PROBLEM SET
**1)** Retype the stretch of the Otis excerpt from "4. What bulls" through "penetration is real.".
**2)** According to the Otis excerpt, what is the stock's 10-year average P/E?
**3)** Rewrite the Otis excerpt's paragraph beginning "5. Valuation trap" as a short bulleted list that keeps its main facts.

EXTRACT PROVIDED
4. What bulls are extrapolating that won't hold — Bulls extrapolate (a) 14% base CAGR (the scorer already clamped this from 16.4%), (b) Service margin expansion from UpLift productivity, (c) Modernization tailwind from aging European stock, and (d) maintained buyback pace. But: New Equipment in China is in structural decline, and that 35% of revenue weight gets smaller — sounds bullish for mix-shift, but it also means the conversion funnel into future Service shrinks. By 2035, the maintenance portfolio could plateau or shrink in China, the world's largest installed base. Modernization tailwinds in Europe are real but get competitively bid away. UpLift productivity gets matched by competitors over 2-3 years. The 'recurring' Service revenue is not literally annuity — contracts have 1-5 year terms, and ISP penetration is real.

5. Valuation trap (multiple compression / regime change) — TTM P/E of 20.04x is reasonable; 10-year average P/E is 31.16x. Bulls anchor to the 10-year average and call the stock 'cheap.' But that 10-year average reflects (a) the post-spin honeymoon, (b) ZIRP-era quality multiples, and (c) pre-China-collapse growth narratives. The true through-cycle P/E for an industrial with cyclical New Equipment exposure and modest Service growth might be 15-18x. If you re-rate Otis to 16x on TTM owner earnings of $1.17B, you get an EV roughly $19B versus a market cap closer to $30B. The IV-low of $69.24 in the scorecard captures part of this risk; a true bear case multiple-compression scenario gets you to the high $50s. Combined with leveraged balance sheet and a refinancing wall in the higher-rate environment, multiple compression and earnings disappointment can compound.

RECORDS SHOWN
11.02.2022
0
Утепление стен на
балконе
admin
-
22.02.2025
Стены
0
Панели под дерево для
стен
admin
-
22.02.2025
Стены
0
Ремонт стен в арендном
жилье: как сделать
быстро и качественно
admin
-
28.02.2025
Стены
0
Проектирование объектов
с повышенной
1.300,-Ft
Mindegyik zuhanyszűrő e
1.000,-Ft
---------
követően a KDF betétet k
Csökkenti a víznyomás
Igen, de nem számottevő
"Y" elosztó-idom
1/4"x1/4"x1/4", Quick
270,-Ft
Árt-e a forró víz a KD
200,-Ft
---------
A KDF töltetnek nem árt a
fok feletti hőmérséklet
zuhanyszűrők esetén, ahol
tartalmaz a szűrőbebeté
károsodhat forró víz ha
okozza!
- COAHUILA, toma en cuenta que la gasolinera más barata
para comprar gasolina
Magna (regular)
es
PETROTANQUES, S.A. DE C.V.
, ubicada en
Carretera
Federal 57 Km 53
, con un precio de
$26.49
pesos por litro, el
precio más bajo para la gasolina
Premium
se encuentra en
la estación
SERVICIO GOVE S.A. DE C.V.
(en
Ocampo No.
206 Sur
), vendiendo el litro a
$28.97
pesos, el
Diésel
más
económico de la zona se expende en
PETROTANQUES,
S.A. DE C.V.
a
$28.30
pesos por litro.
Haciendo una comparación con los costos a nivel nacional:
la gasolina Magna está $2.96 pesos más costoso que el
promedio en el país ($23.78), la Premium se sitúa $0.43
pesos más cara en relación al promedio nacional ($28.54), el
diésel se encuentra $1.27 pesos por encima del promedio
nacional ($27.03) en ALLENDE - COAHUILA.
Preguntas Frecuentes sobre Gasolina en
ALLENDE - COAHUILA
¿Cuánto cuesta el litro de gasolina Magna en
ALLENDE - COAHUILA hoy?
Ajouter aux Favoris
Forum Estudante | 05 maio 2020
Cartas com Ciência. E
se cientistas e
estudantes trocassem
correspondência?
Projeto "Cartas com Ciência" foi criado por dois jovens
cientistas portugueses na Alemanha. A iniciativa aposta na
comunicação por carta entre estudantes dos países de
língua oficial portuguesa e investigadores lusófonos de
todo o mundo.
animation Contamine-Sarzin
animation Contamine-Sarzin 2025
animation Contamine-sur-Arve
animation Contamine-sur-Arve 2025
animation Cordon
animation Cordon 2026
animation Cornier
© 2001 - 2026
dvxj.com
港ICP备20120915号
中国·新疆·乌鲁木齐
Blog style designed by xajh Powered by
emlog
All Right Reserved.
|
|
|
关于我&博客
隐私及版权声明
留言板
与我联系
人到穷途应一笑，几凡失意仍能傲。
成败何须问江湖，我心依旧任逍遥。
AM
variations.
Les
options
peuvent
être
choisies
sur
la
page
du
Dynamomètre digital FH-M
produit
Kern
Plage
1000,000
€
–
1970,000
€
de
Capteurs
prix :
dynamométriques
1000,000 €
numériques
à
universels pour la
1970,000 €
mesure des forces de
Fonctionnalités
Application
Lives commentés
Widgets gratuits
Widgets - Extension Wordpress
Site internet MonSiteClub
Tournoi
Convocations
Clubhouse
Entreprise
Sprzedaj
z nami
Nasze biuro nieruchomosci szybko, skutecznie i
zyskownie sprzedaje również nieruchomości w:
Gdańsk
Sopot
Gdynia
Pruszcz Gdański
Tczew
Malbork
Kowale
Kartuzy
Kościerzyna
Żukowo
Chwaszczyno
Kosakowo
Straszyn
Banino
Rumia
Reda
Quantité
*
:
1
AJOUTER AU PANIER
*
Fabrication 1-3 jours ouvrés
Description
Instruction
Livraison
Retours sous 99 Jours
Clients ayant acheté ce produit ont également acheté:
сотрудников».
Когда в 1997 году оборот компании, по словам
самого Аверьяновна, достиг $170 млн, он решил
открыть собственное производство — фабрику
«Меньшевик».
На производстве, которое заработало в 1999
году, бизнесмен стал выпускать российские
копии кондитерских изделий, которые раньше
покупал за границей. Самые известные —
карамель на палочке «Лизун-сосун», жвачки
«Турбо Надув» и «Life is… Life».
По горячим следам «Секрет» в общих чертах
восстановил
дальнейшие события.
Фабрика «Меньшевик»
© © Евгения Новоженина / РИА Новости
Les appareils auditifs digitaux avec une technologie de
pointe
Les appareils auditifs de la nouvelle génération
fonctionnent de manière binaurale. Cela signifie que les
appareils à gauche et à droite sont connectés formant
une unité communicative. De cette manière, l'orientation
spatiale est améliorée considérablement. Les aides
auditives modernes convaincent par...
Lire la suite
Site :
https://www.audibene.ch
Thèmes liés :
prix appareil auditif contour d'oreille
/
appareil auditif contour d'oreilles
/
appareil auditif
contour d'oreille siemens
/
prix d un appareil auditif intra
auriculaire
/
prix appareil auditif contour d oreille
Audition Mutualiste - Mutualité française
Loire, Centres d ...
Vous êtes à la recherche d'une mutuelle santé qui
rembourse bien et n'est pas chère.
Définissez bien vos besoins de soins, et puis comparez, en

RESPONSE LIST
**1)**
4. What bulls are extrapolating that won't hold — Bulls extrapolate (a) 14% base CAGR (the scorer already clamped this from 16.4%), (b) Service margin expansion from UpLift productivity, (c) Modernization tailwind from aging European stock, and (d) maintained buyback pace. But: New Equipment in China is in structural decline, and that 35% of revenue weight gets smaller — sounds bullish for mix-shift, but it also means the conversion funnel into future Service shrinks. By 2035, the maintenance portfolio could plateau or shrink in China, the world's largest installed base. Modernization tailwinds in Europe are real but get competitively bid away. UpLift productivity gets matched by competitors over 2-3 years. The 'recurring' Service revenue is not literally annuity — contracts have 1-5 year terms, and ISP penetration is real.

**2)** 31.16x

**3)**
- TTM P/E is 20.04x; the 10-year average P/E is 31.16x.
- Bulls anchor to the 10-year average and call the stock cheap.
- That average reflects the post-spin honeymoon, ZIRP-era quality multiples and pre-China-collapse growth narratives.
- A true through-cycle P/E for an industrial with cyclical New Equipment exposure and modest Service growth might be 15-18x.
- Re-rating Otis to 16x on TTM owner earnings of $1.17B gives an EV of roughly $19B, versus a market cap closer to $30B.
- The scorecard's IV-low of $69.24 captures part of this risk; a true bear-case multiple-compression scenario reaches the high $50s.
- With a leveraged balance sheet and a refinancing wall in a higher-rate environment, multiple compression and earnings disappointment can compound.